To be frank, more Bisons fodder. But there is some major league upside for these guys, limited though it may be, so let's get to know them.

The 28-yr old Stevens is a live arm with a career 3.54 minor league ERA who's bounced around a bit in a couple of notable trades. After being drafted by the Reds in '05 as a sixth rounder out of Loyola Marymount, Stevens was the PTBNL in the notorious Brandon Phillips deal -- pretty much the only guy that didn't blow up for Cleveland in that one. A couple years late he was part of the package that netted the Indians Mark DeRosa from the North Side.

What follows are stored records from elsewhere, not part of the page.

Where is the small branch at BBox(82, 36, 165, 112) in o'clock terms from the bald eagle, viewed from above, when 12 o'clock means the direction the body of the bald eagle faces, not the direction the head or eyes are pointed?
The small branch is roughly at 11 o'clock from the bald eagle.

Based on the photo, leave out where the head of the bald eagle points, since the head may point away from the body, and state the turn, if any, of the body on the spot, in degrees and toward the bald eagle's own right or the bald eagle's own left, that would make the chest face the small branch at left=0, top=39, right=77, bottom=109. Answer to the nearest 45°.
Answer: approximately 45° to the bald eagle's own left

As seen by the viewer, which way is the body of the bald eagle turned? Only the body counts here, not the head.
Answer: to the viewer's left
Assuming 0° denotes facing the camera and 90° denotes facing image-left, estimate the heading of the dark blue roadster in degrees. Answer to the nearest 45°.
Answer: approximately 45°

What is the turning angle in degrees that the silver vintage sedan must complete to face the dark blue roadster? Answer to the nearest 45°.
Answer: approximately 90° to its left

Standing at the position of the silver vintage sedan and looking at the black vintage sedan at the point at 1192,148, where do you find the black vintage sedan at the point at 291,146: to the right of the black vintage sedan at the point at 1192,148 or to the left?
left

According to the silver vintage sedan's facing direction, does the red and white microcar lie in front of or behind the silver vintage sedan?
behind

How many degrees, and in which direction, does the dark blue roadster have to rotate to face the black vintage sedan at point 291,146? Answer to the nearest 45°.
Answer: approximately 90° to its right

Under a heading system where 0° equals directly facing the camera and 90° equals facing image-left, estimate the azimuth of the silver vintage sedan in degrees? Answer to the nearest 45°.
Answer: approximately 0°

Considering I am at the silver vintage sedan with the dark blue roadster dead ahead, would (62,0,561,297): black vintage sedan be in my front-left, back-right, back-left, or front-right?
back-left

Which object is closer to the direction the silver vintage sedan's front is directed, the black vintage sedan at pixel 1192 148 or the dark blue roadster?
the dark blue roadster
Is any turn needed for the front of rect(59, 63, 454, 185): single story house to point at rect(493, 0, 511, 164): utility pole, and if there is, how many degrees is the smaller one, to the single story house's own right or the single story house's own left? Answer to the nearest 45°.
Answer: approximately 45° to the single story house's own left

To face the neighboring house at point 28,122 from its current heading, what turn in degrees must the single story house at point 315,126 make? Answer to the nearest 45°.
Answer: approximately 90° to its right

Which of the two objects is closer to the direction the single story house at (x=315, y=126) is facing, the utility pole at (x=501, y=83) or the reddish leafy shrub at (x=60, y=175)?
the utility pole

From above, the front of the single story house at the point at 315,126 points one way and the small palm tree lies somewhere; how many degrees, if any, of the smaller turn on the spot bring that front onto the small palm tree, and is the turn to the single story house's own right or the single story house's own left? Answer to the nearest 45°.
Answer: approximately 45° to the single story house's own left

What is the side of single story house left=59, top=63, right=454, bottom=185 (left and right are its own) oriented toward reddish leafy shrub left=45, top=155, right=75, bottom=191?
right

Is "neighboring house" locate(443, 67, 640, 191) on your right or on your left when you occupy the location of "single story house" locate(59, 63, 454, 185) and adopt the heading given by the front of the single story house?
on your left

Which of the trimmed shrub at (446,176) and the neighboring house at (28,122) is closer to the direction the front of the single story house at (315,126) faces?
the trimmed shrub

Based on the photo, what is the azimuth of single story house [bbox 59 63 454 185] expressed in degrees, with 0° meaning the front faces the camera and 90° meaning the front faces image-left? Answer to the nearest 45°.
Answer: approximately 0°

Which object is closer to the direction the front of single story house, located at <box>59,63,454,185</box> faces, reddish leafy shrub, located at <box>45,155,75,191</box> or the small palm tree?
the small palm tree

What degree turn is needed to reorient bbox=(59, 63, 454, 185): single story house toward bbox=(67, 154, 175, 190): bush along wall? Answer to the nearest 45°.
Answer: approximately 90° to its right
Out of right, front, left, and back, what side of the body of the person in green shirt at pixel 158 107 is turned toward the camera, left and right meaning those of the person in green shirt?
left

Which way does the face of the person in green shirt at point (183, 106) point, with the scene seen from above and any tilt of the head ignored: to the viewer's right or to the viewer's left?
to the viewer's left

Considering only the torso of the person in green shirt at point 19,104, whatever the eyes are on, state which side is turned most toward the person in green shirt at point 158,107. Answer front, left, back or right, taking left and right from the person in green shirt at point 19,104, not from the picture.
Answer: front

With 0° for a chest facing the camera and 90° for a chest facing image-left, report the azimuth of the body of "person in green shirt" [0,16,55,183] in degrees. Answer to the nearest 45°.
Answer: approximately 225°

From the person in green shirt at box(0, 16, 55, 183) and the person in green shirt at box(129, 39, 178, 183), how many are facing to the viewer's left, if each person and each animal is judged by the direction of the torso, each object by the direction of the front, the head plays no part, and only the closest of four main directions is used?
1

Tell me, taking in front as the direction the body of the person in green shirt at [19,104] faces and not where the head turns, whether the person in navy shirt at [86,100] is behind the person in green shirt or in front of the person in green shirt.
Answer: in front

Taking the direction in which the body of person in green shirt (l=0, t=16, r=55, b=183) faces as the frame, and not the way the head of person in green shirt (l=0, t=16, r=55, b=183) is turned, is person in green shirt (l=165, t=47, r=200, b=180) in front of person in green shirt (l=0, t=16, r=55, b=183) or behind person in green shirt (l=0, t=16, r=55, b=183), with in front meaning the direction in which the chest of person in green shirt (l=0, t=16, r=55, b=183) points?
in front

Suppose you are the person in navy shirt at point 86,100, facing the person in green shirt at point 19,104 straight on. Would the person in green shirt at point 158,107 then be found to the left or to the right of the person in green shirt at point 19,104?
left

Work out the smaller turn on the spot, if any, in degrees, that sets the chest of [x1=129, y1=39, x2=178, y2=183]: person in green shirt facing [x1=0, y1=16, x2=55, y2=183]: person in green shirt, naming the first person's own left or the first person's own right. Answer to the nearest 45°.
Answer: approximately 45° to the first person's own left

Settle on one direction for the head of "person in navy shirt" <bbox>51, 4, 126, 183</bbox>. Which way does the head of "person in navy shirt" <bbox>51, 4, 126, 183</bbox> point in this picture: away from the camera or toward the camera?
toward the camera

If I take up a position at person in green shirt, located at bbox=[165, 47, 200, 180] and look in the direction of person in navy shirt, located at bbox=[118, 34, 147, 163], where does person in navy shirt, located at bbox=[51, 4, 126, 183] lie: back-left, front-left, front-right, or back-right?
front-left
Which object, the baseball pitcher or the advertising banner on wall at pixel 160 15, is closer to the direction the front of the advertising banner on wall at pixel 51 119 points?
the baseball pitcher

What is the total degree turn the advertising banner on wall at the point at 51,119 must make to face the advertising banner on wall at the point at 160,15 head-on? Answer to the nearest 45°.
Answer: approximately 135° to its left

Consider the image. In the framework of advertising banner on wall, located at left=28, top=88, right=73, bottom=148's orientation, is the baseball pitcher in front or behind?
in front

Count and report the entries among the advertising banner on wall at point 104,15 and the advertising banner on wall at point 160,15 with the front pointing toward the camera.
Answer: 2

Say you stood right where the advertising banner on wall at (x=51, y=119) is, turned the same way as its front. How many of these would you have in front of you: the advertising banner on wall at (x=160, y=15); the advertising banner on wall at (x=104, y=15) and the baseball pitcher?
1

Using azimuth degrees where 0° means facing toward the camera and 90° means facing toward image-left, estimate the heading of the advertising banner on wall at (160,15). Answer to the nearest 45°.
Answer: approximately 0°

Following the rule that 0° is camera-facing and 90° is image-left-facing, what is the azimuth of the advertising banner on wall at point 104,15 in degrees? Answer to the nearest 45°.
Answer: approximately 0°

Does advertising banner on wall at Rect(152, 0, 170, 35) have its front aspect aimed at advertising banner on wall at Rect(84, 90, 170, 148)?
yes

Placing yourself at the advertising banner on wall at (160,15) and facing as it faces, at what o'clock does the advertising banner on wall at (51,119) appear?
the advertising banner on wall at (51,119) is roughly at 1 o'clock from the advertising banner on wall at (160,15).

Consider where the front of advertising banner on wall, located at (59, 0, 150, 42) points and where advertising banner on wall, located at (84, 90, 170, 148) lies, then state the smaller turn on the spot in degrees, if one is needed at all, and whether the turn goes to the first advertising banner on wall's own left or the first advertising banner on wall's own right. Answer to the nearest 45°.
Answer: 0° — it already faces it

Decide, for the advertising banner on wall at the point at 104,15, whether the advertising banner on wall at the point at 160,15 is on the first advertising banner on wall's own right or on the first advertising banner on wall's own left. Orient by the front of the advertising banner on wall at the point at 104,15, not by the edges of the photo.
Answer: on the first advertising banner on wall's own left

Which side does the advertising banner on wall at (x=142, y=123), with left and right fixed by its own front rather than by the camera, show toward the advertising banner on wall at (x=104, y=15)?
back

After some moderate success as a closer in the minors, he made a handful of appearances with the Cubs between '09 and '11 but nothing of note (see, 6.27 ERA). However, he possesses a very good, low-to-mid 90's fb and has always boasted good K-rates, but walks have been an issue.

Best case, we're looking at a cheap, yet moderately effective end of the bullpen arm with less than pinpoint command who can dial it up. In other words Brian Stokes.

Also a 28-yr old and drafted just five picks earlier than Stevens back in 2005, Corey Wimberly is an athletic, versatile former Rockies prospect who doesn't possess much power but does have a lot of speed. He features a .297 career minor league average with a batting title and stolen base title to his name but unfortunately he bottomed out last year, batting .238 with a .590 OPS and just 15 stolen bases in Triple-A.

Wimberly first made a name for himself by batting .381 in his pro debut after being drafted in the sixth round out of Alcorn St. He was ranked in the Rockies top 15 by John Sickels in '06 and '07, but he ultimately fell out of favor when his average invariably began to falter as he climbed the ladder and he didn't really have the secondary skills to remain a true prospect.

While he's shown signs of solid plate discipline, his value lies in the fact that he can capably handle pretty much any position outside of pitcher and catcher while providing excellent speed on the basepaths. In a perfect world he's a cheap, multi-faceted piece to have off the bench in the mold of a Jerry Hairston, with a little less power.